By measuring the different outcomes of children and families and using that data to suggest which type of home visiting program and frequency are best, this algorithm can help optimize the work across the population receiving services. Sylvia emphasizes the importance of determining the right mix between a data driven approach and trying to align with the preferences of families. “Asking moms what they think when they are given a list of options for the content that is delivered in the next visit may be more effective than an algorithm,” he says. “Or maybe it's a combination of both. But we are trying to understand how to figure out what's going to be most effective for families and the program, as a whole, given the resources available.”
“I bring a methodological focus and approach, as well as economic theory, into the programs I work on,” says Sylvia. “I appreciate being able in all these projects to make sure that I am connected and working closely with domain experts who can guide that process as we work in different areas.”

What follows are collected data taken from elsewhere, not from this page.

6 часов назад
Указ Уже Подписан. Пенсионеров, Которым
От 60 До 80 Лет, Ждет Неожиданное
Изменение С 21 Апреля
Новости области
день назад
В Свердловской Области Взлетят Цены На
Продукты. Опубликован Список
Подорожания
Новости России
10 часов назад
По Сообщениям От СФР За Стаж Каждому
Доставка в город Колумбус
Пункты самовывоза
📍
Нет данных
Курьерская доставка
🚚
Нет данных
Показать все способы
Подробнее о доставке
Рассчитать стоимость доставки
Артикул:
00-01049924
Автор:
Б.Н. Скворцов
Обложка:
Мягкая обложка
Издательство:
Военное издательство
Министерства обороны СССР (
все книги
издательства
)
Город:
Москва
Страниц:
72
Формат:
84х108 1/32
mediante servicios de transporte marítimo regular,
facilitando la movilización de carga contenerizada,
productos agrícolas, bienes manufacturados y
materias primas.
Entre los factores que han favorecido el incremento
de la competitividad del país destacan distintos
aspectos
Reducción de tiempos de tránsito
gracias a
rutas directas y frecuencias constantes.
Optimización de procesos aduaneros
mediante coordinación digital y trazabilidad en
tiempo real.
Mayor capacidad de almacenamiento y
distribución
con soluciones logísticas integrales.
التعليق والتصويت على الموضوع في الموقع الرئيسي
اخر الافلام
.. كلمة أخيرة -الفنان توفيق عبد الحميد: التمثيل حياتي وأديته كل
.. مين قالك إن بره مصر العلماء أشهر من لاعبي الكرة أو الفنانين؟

Sylvia, who became an FPG faculty fellow in 2018, says that his involvement with the FPG community provides him with access to the expertise of his colleagues working in early childhood. While many of his projects are in the realm of early childhood, he recognizes that he is not an early childhood expert so the support of FPG experts enhances his work. “I bring a methodological focus and approach, as well as economic theory, into the programs I work on,” says Sylvia. “I appreciate being able in all these projects to make sure that I am connected and working closely with domain experts who can guide that process as we work in different areas.”
Because FPG is well-known globally for its excellence in research on early childhood-related programs, Sylvia says that his association with the Institute is helpful, particularly when working with policymakers. He recently returned from an early childhood conference in Shanghai where he met with China’s lead experts on early childhood. China is in the midst of designing a national policy around early childhood. Sylvia was asked to provide input and credits his connection to FPG as an important factor.

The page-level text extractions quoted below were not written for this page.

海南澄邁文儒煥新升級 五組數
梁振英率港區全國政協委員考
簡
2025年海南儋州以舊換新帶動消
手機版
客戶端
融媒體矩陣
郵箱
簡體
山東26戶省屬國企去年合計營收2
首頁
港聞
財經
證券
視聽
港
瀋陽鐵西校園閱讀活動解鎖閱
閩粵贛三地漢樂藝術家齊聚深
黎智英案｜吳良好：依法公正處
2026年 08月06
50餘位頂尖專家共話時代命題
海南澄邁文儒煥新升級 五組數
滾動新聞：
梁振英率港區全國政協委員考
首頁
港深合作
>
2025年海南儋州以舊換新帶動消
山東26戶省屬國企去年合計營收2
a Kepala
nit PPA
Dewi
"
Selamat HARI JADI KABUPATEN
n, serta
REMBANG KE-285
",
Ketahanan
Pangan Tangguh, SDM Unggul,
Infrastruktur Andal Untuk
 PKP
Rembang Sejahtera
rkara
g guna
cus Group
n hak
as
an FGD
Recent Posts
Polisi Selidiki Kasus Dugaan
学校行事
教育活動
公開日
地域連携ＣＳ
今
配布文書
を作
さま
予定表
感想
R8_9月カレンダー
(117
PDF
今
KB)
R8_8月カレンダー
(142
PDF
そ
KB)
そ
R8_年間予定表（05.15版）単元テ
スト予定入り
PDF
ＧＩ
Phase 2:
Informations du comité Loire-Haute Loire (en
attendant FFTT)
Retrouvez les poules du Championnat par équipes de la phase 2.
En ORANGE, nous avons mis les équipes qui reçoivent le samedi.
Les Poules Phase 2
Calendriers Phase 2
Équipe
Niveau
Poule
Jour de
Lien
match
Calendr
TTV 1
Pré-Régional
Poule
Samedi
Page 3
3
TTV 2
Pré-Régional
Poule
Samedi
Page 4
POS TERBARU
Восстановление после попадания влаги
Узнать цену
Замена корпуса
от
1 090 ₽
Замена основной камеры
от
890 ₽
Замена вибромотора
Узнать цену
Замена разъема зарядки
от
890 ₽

Beyond the direct benefits that Sylvia receives from being an FPG Faculty Fellow, he appreciates interacting with and being part of the FPG community. Through presenting his work at FPG and keeping abreast of what FPG researchers are working on, Sylvia continually learns and finds colleagues with whom to collaborate.
While Sylvia’s research agenda is broad, he says that the connecting thread is using data and behavioral science to improve public health and health care. “My work is around how we can harness behavioral science to better design and implement programs and the effects those programs have on individuals,” he says. “And because there's a revolution in the tools that we have access to, including AI and other machine learning and algorithms, my work is increasingly focused on digitization.”